According to the Hindu Minority and Guardianship Act, XXXII of 1956, the City Civil Court is vested with the said power. But Sec.16 of the City Civil Court Act, no doubt, states that the powers of the High Court, in the exercise of its original jurisdiction are not taken away. As per Clause 17 of the Letter Patent Act, which is applicable to minors, the High Court has got the required powers to decide the question as regards disputes, such as, guardianship etc. Mr.Srinivasan, the learned counsel for the petitioner, relies upon Sec. 16 of the City Civil Court Act and states that as per the said section, the High Court has to entertain the petition and the only thing that the High Court can do is that it need not give cost to the petitioner herein, if it finds that the matter ought to have been filed before the City Civil Court, and on the other hand, it can order does to the respondent, if need be.
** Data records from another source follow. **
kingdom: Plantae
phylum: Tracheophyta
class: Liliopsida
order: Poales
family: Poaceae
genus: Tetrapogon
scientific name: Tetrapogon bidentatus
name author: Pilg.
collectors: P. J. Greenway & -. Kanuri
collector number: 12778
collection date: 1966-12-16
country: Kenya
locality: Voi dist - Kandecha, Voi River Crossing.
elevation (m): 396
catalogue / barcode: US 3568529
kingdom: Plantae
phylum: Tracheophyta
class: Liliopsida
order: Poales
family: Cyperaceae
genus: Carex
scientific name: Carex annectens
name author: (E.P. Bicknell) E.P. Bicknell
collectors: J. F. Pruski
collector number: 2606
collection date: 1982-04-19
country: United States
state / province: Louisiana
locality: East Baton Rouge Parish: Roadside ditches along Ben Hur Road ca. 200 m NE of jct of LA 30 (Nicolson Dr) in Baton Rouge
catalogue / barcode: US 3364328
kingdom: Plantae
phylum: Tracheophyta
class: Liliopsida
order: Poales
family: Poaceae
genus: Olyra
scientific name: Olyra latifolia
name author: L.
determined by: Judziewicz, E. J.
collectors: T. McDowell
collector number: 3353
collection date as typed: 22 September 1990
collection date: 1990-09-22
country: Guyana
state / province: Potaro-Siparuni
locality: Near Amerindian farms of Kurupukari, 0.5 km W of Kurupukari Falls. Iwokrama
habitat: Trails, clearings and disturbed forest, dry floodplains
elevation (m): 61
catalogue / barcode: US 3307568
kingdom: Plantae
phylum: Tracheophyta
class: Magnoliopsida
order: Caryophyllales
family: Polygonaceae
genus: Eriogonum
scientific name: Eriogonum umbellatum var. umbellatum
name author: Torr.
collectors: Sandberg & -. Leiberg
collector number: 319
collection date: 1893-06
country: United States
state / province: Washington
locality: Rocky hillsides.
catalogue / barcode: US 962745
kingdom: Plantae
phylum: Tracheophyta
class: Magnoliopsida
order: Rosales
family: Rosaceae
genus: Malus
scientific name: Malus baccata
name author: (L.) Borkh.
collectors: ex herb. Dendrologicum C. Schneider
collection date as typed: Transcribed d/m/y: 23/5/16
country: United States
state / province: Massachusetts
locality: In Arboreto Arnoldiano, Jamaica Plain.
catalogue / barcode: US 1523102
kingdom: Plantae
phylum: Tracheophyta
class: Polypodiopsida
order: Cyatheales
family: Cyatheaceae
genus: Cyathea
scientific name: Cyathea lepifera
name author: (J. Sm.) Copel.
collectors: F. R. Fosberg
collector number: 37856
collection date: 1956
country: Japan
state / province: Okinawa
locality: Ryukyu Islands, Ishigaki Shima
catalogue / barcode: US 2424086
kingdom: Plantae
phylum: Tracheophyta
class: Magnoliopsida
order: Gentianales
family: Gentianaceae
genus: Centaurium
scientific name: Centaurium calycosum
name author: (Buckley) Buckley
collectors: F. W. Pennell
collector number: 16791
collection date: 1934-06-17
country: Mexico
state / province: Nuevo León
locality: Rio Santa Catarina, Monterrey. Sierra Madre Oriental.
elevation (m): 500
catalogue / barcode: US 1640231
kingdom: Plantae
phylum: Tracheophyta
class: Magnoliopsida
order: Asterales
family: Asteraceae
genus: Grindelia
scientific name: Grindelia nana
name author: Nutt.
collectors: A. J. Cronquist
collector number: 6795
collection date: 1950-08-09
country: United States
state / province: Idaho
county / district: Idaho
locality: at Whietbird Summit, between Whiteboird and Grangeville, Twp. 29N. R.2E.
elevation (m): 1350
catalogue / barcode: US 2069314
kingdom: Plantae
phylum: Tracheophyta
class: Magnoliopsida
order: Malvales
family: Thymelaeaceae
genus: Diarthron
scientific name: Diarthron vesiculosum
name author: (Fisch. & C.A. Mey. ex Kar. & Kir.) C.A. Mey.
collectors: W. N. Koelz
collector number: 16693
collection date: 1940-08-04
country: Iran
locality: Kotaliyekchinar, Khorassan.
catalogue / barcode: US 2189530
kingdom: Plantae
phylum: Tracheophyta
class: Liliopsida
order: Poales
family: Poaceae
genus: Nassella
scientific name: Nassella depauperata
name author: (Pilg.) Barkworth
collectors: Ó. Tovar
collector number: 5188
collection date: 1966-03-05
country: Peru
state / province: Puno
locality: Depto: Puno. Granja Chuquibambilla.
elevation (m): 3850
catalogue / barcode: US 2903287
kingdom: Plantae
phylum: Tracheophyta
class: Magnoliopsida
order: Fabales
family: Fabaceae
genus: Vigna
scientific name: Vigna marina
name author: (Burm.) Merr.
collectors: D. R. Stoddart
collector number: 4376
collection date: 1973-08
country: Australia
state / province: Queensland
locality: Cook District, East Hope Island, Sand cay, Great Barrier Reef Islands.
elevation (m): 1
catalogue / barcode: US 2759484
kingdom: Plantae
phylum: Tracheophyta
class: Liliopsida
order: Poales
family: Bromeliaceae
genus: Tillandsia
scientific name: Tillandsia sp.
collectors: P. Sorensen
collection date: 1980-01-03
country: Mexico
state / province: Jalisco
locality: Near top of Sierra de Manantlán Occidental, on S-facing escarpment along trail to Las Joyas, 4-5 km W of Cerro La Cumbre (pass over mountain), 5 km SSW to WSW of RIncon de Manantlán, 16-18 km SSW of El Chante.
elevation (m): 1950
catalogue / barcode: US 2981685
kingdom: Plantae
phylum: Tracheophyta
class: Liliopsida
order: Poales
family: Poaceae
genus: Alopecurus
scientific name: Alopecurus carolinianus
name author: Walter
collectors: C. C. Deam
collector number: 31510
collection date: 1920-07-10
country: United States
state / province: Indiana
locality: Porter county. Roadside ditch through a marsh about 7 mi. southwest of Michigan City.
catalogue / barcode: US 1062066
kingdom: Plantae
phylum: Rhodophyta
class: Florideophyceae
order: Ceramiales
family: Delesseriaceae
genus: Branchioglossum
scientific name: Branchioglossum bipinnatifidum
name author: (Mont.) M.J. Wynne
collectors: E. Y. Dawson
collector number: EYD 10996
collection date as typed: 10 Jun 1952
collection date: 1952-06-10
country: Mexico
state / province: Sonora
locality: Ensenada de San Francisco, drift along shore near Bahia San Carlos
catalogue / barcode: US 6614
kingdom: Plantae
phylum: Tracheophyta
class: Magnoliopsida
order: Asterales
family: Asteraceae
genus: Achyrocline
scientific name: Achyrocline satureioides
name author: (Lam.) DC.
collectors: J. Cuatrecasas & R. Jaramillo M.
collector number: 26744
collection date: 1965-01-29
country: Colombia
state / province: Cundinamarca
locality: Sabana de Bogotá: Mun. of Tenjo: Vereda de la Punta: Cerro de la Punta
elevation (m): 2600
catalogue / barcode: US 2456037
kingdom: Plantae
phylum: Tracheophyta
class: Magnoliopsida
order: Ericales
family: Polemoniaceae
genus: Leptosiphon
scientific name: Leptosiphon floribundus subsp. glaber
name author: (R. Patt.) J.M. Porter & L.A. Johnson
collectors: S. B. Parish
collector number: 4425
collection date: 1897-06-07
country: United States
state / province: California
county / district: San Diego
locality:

This means that the High Court has to simply entertain all the suits which can be filed before the City Civil Court in view of the Sec.16 of the City Civil Court Act. But, I am of the view that Sec.15 of the Civil Procedure Code is specific with regard to the institution of the suits. The petition herein filed is in the nature of a suit and hence Sect 5, C.P.C. will apply. Sec. 15 says that a suit shall be instituted only in the lowest court competent to try it. It cannot be denied that the City Civil Court is competent to try the same and, therefore, when it is available, I do not think that the petitioner can be permitted to institute the petition in the High Court. In the circumstances, the petitioner has to institute his petition only before the City Civil Court and the High Court need not entertain this petition.” In view of the Full Bench judgment of this Court and the other decisions mentioned above, the view taken by Mr.Justice Gokulakrishnan does not lay down the correct position of law. Hence, I respectfully but firmly dissent from the opinion of the learned Judge in the order made in Diary No.4904 of 1972, dated 17. 1972.